I've been building up tools for problem solving, and one that came to mind was a form of meta programming. I've found that often I'll know exactly how to structure the entire program, but there are a few loop bounds where it's not immediately clear (e.g. do we end the loop at n, or n-1, or n+1.) Rather than do this hard work of thinking/debugging, every reasonable bound choice is added as a label, and a higher level program generates program strings that are compiled with every possible combination of bounds, returning all of the program strings which pass all local test cases.
Does anyone actually do this, or similar metaprogramming trickery in practice, or is it a fools errand?
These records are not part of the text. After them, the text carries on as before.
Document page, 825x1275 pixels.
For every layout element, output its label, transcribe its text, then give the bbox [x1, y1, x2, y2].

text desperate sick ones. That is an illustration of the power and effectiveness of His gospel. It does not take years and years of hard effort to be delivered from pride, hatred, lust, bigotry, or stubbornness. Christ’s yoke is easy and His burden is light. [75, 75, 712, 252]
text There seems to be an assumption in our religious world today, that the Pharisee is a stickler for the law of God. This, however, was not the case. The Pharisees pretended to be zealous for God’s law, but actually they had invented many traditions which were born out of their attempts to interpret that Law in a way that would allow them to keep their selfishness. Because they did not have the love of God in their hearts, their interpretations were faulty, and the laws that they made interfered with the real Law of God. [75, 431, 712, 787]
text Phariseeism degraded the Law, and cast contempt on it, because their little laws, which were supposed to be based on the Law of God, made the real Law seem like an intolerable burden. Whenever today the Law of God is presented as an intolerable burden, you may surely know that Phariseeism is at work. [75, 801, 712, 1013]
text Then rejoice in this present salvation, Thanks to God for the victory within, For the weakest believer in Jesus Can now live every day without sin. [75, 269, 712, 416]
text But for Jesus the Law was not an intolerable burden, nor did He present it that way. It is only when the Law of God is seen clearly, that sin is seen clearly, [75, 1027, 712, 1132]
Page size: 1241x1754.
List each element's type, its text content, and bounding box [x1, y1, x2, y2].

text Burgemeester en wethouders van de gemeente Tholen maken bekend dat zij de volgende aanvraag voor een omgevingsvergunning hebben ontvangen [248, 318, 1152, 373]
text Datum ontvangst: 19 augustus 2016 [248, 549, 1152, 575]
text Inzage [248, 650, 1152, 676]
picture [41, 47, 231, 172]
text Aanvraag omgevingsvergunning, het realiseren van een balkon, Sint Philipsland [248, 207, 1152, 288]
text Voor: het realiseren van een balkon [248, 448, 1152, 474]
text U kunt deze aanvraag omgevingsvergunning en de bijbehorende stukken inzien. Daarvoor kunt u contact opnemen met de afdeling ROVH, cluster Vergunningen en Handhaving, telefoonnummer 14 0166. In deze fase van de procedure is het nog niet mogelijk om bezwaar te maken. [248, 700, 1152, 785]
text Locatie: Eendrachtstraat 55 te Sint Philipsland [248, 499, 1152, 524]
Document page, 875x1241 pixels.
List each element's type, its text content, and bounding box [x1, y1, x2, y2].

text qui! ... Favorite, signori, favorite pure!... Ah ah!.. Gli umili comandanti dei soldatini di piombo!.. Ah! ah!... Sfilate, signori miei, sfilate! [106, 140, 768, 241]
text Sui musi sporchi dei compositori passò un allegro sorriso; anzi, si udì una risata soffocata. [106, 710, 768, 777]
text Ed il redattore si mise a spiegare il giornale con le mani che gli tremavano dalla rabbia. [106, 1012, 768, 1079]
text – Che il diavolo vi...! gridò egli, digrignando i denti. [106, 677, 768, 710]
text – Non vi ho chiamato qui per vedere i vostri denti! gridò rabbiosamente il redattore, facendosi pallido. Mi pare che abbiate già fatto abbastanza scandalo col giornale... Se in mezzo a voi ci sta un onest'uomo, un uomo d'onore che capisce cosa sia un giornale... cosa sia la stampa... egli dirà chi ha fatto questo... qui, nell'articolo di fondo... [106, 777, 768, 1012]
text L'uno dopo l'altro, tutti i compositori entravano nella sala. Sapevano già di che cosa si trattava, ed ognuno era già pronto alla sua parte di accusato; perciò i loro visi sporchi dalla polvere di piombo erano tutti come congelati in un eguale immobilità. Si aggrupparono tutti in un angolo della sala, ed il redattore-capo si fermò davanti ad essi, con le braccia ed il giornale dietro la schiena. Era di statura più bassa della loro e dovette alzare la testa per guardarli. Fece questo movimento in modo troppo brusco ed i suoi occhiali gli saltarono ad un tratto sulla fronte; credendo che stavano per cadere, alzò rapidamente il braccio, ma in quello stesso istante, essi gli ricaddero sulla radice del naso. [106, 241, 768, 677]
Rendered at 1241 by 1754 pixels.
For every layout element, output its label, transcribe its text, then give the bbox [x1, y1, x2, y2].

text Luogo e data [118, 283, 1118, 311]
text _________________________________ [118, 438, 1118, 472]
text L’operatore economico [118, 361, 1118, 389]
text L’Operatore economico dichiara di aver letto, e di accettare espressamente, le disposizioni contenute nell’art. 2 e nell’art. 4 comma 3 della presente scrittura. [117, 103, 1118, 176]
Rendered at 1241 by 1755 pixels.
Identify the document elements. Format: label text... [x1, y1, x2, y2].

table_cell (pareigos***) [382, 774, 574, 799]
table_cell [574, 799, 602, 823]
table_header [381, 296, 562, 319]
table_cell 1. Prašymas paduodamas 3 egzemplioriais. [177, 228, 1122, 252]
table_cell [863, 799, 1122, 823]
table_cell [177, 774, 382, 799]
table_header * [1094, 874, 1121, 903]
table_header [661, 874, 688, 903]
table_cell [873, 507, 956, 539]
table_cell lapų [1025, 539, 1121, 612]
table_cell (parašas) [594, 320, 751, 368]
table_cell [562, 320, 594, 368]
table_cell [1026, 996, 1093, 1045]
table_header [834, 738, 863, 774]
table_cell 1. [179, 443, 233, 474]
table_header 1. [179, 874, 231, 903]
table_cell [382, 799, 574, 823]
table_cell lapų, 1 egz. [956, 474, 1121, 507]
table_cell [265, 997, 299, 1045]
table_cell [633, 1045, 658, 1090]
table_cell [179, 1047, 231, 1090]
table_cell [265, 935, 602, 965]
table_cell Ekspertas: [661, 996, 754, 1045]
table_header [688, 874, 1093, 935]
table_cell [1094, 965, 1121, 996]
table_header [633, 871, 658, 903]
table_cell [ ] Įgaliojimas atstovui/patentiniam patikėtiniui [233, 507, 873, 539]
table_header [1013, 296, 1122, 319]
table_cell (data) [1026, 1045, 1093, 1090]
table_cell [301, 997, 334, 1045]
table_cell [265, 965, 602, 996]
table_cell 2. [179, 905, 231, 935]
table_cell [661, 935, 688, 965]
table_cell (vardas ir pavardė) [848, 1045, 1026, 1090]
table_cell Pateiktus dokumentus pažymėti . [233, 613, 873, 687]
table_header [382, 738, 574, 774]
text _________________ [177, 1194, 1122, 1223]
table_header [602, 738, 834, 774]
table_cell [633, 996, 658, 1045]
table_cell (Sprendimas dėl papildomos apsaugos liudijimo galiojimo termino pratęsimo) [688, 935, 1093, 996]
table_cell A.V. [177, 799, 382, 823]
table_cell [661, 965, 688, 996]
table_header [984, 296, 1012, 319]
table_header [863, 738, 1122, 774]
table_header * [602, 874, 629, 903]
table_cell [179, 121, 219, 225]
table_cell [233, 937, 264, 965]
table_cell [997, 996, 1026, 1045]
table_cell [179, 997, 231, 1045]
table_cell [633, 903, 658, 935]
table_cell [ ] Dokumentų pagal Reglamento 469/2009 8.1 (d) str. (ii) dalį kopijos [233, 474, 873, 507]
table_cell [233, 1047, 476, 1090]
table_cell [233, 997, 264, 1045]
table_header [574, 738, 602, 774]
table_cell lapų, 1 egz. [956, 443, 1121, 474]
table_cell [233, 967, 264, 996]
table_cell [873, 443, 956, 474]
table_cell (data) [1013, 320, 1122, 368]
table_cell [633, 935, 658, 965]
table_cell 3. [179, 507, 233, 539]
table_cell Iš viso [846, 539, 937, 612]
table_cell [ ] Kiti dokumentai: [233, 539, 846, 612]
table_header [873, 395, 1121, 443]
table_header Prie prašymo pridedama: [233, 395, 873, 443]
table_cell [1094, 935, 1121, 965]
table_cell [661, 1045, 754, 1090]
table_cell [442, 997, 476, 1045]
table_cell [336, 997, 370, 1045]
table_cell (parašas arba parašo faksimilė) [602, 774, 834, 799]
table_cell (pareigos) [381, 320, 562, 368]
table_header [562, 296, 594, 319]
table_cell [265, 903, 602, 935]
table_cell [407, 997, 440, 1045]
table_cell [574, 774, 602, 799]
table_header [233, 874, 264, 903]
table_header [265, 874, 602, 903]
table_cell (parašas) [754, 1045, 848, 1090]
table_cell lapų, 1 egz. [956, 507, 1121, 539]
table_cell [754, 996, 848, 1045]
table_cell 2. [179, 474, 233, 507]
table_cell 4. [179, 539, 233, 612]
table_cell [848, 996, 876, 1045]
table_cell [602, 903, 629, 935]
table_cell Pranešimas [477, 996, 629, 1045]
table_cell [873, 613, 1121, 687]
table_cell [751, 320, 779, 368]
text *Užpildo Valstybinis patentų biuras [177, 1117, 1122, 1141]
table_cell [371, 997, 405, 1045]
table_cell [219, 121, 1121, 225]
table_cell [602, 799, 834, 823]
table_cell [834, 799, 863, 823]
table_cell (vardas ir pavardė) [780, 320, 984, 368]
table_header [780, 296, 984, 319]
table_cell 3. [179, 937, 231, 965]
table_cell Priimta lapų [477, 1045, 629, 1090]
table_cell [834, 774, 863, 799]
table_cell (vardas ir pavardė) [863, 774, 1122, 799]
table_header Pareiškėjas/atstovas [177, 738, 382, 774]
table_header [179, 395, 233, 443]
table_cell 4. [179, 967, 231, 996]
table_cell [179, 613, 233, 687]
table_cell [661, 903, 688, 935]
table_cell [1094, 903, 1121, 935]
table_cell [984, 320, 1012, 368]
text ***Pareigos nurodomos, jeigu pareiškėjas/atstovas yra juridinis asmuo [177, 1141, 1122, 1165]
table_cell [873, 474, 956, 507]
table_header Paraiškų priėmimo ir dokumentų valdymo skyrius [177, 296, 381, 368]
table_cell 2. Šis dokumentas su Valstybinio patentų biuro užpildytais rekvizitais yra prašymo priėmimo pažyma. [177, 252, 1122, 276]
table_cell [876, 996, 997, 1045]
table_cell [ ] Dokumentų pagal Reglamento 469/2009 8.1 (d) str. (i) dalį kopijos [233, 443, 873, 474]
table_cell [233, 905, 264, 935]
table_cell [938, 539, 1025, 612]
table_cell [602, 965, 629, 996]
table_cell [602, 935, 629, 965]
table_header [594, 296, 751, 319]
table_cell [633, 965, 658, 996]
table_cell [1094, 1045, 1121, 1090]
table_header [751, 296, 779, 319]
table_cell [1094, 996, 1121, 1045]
I'm not sure if that's what you are looking for. But when upsolving D2. RPD and Rap Sheet (Hard Version), I vaguely guessed the possible pieces that could be a part of the calculation formula. Then implemented a function, which combined these pieces together in various ways based on a bitmask parameter. And then bruteforced all the possible bitmask values to find a magic constant 0x0001C8ED, which passed my local tests and also was accepted when submitted as 121667819. This approach worked fine when fooling around and having fun after a contest, but it's probably too slow and wasteful in a real contest.
While I do a fair bit of guess and checking in cp as well (not to this automated extent tho), I do not think it's good practice. It is better to train your thinking by working out and finding exact details, because it gets easier the more you do it. If you already have such a tool created, perhaps use it during live contests but try not to use it while upsolving.